You see, there is a secret part in each of us that can never be known, or named, or put into language. In your aloneness, you must have the courage and confidence to keep with this invisible company. When Rumi said, “I am a naked man standing in a mine of rubies”, he was speaking to the precious place of solitude, a place rich and abundant.
Do not then let your aloneness be full of distances and deficiencies. Rather, be intimate in your solitude. Take it as an invitation to move closer to the thing that you may have avoided and feared for so long. It is an invitation to belong to something enduring, essential and vital within you. It is something you may feel so deep in your body that it connects you to a body bigger and wider than your own, to love’s own body, the gaia, the body of Christ, the corporation of all beings. Like caulk or glue or rubber cement, aloneness becomes a kind of adhesive binding you together. By this you form a bond, a yoga, that stays with you wherever you go. It is a bond that can never be broken. And ultimately, it is the bond that holds you and I together.
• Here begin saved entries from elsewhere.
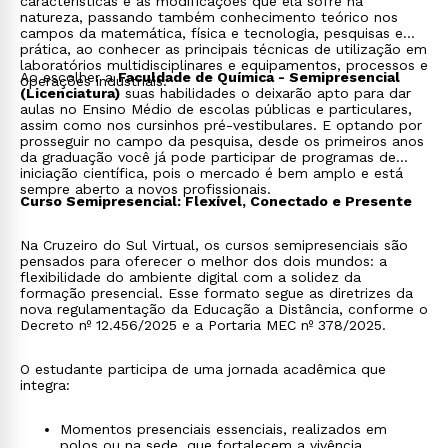
características e as modificações que ela sofre na
natureza, passando também conhecimento teórico nos
campos da matemática, física e tecnologia, pesquisas e
prática, ao conhecer as principais técnicas de utilização em
laboratórios multidisciplinares e equipamentos, processos e
Ao escolher a
Faculdade de Química - Semipresencial
operações industriais.
(Licenciatura)
suas habilidades o deixarão apto para dar
aulas no Ensino Médio de escolas públicas e particulares,
assim como nos cursinhos pré-vestibulares. E optando por
prosseguir no campo da pesquisa, desde os primeiros anos
da graduação você já pode participar de programas de
iniciação científica, pois o mercado é bem amplo e está
sempre aberto a novos profissionais.
Curso Semipresencial: Flexível, Conectado e Presente
Na Cruzeiro do Sul Virtual, os cursos semipresenciais são
pensados para oferecer o melhor dos dois mundos: a
flexibilidade do ambiente digital com a solidez da
formação presencial. Esse formato segue as diretrizes da
nova regulamentação da Educação a Distância, conforme o
Decreto nº 12.456/2025 e a Portaria MEC nº 378/2025.
O estudante participa de uma jornada acadêmica que
integra:
Momentos presenciais essenciais, realizados em
polos ou na sede, que fortalecem a vivência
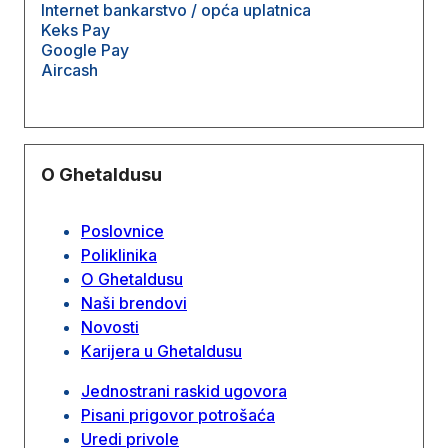
Internet bankarstvo / opća uplatnica
Keks Pay
Google Pay
Aircash
O Ghetaldusu
Poslovnice
Poliklinika
O Ghetaldusu
Naši brendovi
Novosti
Karijera u Ghetaldusu
Jednostrani raskid ugovora
Pisani prigovor potrošaća
Uredi privole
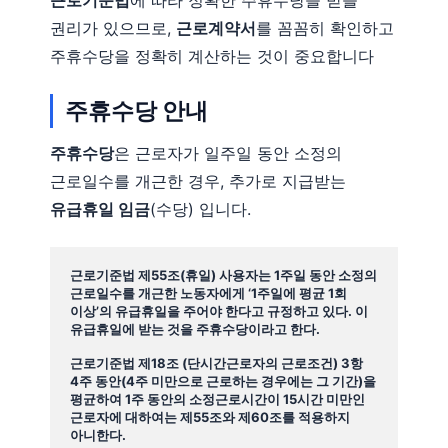
근로기준법
에 따라 정확한 주휴수당을 받을
권리가 있으므로,
근로계약서
를 꼼꼼히 확인하고
주휴수당을 정확히 계산하는 것이 중요합니다​
주휴수당 안내
주휴수당
은 근로자가 일주일 동안 소정의
근로일수를 개근한 경우, 추가로 지급받는
유급휴일 임금
(수당) 입니다.
근로기준법 제55조(휴일) 사용자는 1주일 동안 소정의 
근로일수를 개근한 노동자에게 ‘1주일에 평균 1회 
이상’의 유급휴일을 주어야 한다고 규정하고 있다. 이 
유급휴일에 받는 것을 주휴수당이라고 한다.
근로기준법 제18조 (단시간근로자의 근로조건) 3항 
4주 동안(4주 미만으로 근로하는 경우에는 그 기간)을 
평균하여 1주 동안의 소정근로시간이 15시간 미만인 
근로자에 대하여는 제55조와 제60조를 적용하지 
아니한다.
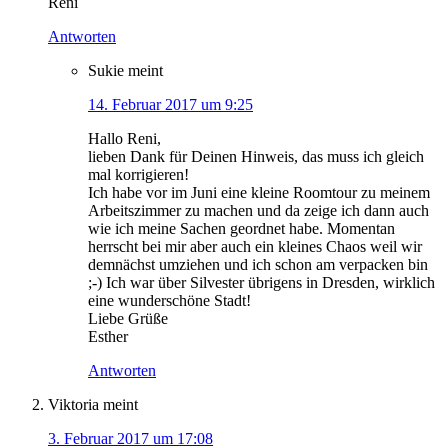
Reni
Antworten
Sukie
meint
14. Februar 2017 um 9:25
Hallo Reni,
lieben Dank für Deinen Hinweis, das muss ich gleich
mal korrigieren!
Ich habe vor im Juni eine kleine Roomtour zu meinem
Arbeitszimmer zu machen und da zeige ich dann auch
wie ich meine Sachen geordnet habe. Momentan
herrscht bei mir aber auch ein kleines Chaos weil wir
demnächst umziehen und ich schon am verpacken bin
;-) Ich war über Silvester übrigens in Dresden, wirklich
eine wunderschöne Stadt!
Liebe Grüße
Esther
Antworten
Viktoria
meint
3. Februar 2017 um 17:08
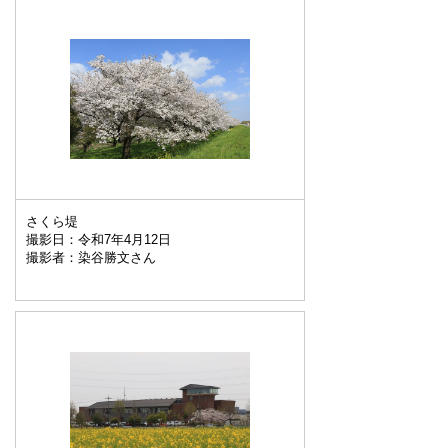
さくら堤
撮影日：令和7年4月12日
撮影者：染谷勝文さん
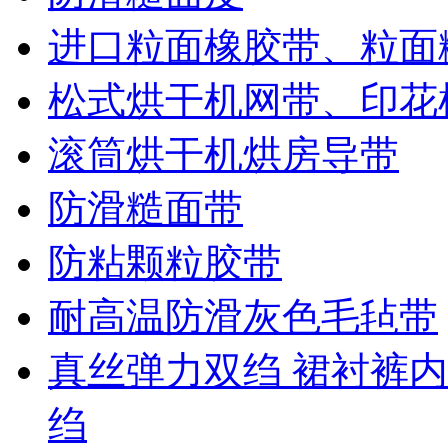
进口粒面橡胶带、粒面
松式烘干机网带、印花
滚筒烘干机烘房导带
防滑糙面带
防粘颗粒胶带
耐高温防滑灰色毛毡带
真丝弹力双绉 裙衬裤内
绉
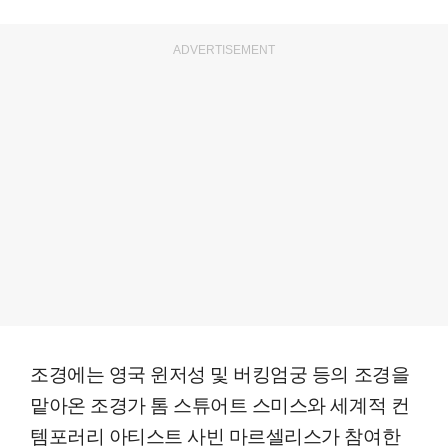
ADVERTISEMENT
조경에는 영국 윈저성 및 버킹엄궁 등의 조경을
맡아온 조경가 톰 스튜어트 스미스와 세계적 컨
템포러리 아티스트 사빈 마르셀리스가 참여한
As she sleeps, I hold her hand. At 91, her skin is as delicate as the silky sheath that surrounds the pupa of a gestating butterfly. There are moments when she opens her eyes to let in the smallest band of light, like slits in the blinds pulled down over her bedroom window. When she looks out she is still looking in. Whether her eyes are opened or closed, her consciousness seems to have slipped away like an escaped helium balloon from a child’s unknowing hand. She is becoming part of the infinite that surrounds us and moves through us all. It is a process that we rarely see– and routinely fear– until we drop everything we are doing and sit by its side and pay homage to its mighty presence.